EXTRAIT DU TEXTE:
Il y a des jours avec, il y a des jours sans.
C'est ma semaine sans.
Je repense à tous ces moments où j’ai joué à quitte ou double avec ma vie
sentimentale, aux risques stupides pris dans l’humeur du moment, au nombre de
fois où je me suis jeté dans le vide et cassé la gueule, où à force de surenchère
et de grandiloquence tout est subitement parti en vrille. J’ai forcement le
spleen aujourd’hui, un vague à l’âme accentué depuis que j’ai entre-aperçu mon
ex samedi dernier et me suis retrouvé dans l’obligation d’entamer une
conversation polie avec Simla le même soir en allant rendre visite à mon oncle.

DONNÉES:
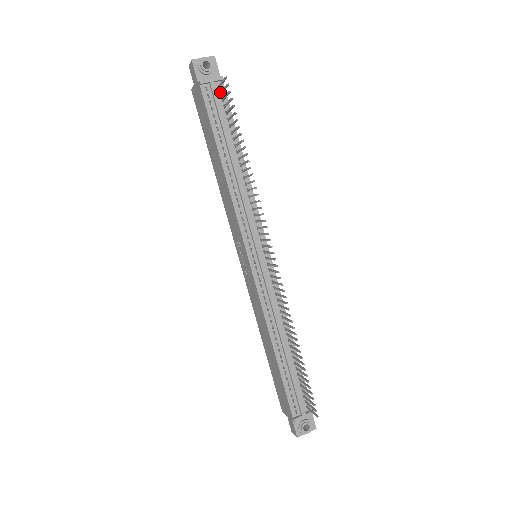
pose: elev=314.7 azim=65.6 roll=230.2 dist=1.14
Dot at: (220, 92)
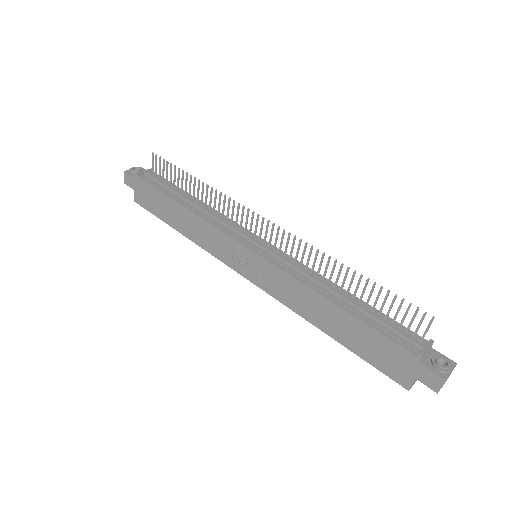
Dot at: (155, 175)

CONSIGNE A:
D'après l'extrait sur la semaine sans, avec qui a-t-il fallu entamer une conversation polie le soir de la visite à l'oncle ?
CONSIGNE B:
Poursuivez l'extrait sur la semaine sans à partir de sa dernière phrase.
Les données proviennent d'une source distincte de celle de l'extrait.

RÉPONSE A:
Avec Simla.

RÉPONSE B:
Beaucoup d’émotions refoulées - et inutiles - à gérer. Trop, probablement, pour
le doux rêveur que je suis. C’en est presque honteux que de permettre à ce
reflux vénal de venir troubler ma quiétude. Pire ! Voilà que tout cela prend des allures d’autodérision aujourd’hui
que les règles que je m’étais imposées sont en train d’être outrepassées. Seul
et unique coupable ; ce cœur d’artichaut qui me donne tant de fil à retordre.
J’ai appris que l’époux de Vimla (une ex-petite amie) est décédé. Il est
tombé du toit de sa maison. Est-ce normal que cela me déprime autant ? Je
ne le connaissais pas personnellement, mais je souffre pour elle.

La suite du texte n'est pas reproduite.